2- Türk Medeni Kanunu"nun 176/4.maddesi hükmüne göre; tarafların mali durumlarının değişmesi veya hakkaniyetin gerektirdiği hallerde iradın artırılmasına veya azaltılmasına karar verilebilir. Bu hüküm gereğince mahkemece iradın arttırılması veya azaltılması için ya tarafların mali durumlarının değişmesi ya da hakkaniyetin gerektirmesi gerekmektedir.
Yargıtay Hukuk Genel Kurulunun 07.10.1998 tarih ve 1998/2–656–688 sayılı kararında da kabul edildiği gibi yeme, giyinme, barınma, sağlık, ulaşım, kültür (eğitim) gibi bireyin maddi varlığını geliştirmek için zorunlu ve gerekli görülen harcamaları karşılayacak düzeyde geliri olmayanları yoksul kabul etmek gerekir.
Somut olayda; tarafların Kemalpaşa 2. Asliye Hukuk (Aile) Mahkemesinin 2014/34 Esas ve 2014/38 Karar sayılı ilamı ile 29.01.2014 tarihinde anlaşmalı olarak boşandıkları, davalı Ayşe lehine aylık 200,00 TL yoksulluk nafakasına hükmedildiği ve kararın 18.02.2014 tarihinde kesinleştiği anlaşılmıştır.

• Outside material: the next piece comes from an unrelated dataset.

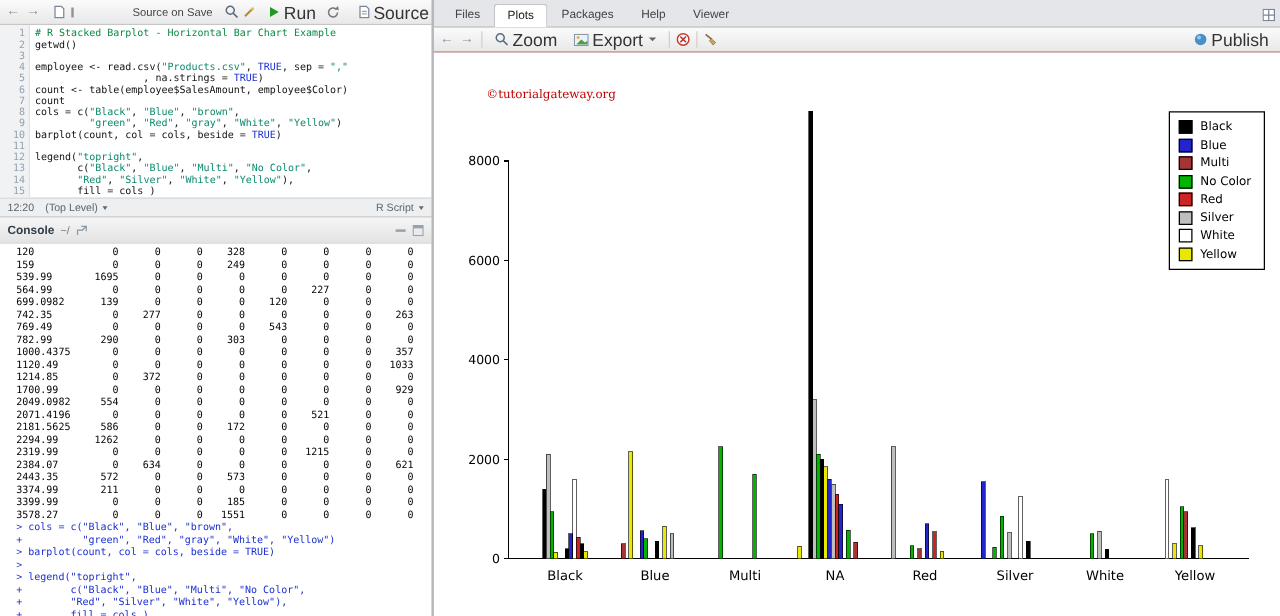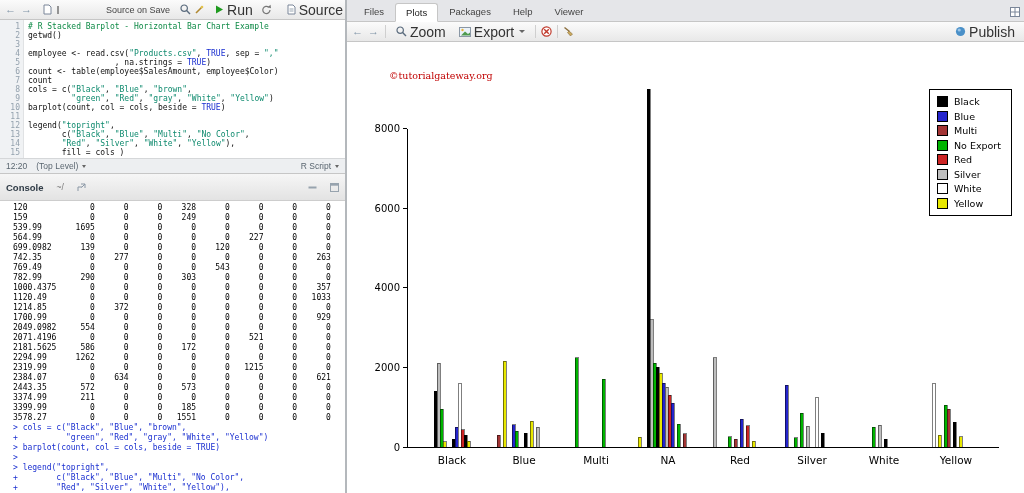"No Export" span { text: Export -> Color }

Dosyadaki bilgi ve belgelerden; tarafların 19.09.2012 tarihinde boşandıkları, kararın 14.06.2013 tarihinde kesinleştiği, davacı- birleşen davalıya ait SGK yazısına göre 07/2008-12/2009 dönemleri arası çalıştığı, yine 08/2010 ve sonrası dönemde de çalışmaya devam ettiği, halen asgari ücret seviyesinde gelir ile çalışmaya devam ettiği, boşanma davasının yargılaması sırasında da çalışmaya devam ettiği ve gelirinin olduğu, bu durum içerisinde boşanma davasında mahkemece davalı lehine yoksulluk nafakasına hükmedildiği; boşanma davasının üzerinden geçen süre ve davacı- birleşen davalının yoksulluk nafakasının kaldırılmasını veya indirilmesini gerektirecek nitelikte sosyal ve ekonomik durumunda değişiklik olmadığı anlaşılmaktadır.
Tarafların sosyal ve ekonomik durumları ve tüm dosya kapsamı bir bütün halinde değerlendirildiğinde; tarafların ekonomik ve sosyal durumlarında olağanüstü bir değişim bulunmadığı anlaşıldığından, mahkemece birleşen davadaki yoksulluk nafakasının kaldırılması talebinin reddine karar verilmesi gerekirken, delillerin yanılgılı değerlendirilmesi sonucunda yoksulluk nafakasının kaldırılmasına karar verilmesi hatalı olup bozmayı gerektirmiştir.
SONUÇ: Yukarıda 1. bentte açıklanan nedenle davacı- birleşen davalının sair temyiz itirazlarının reddine, 2. bentte açıklanan nedenlerle hükmün HUMK"nun 428. maddesi gereğince davacı- birleşen davalı yararına BOZULMASINA, peşin alınan temyiz harcının istek halinde temyiz edene iadesine, 6100 sayılı HMK"nun geçici madde 3 atfıyla 1086 sayılı HUMK.nun 440.maddesi gereğince karar düzeltme yolu kapalı olmak üzere, 08.06.2017 gününde oybirliğiyle karar verildi.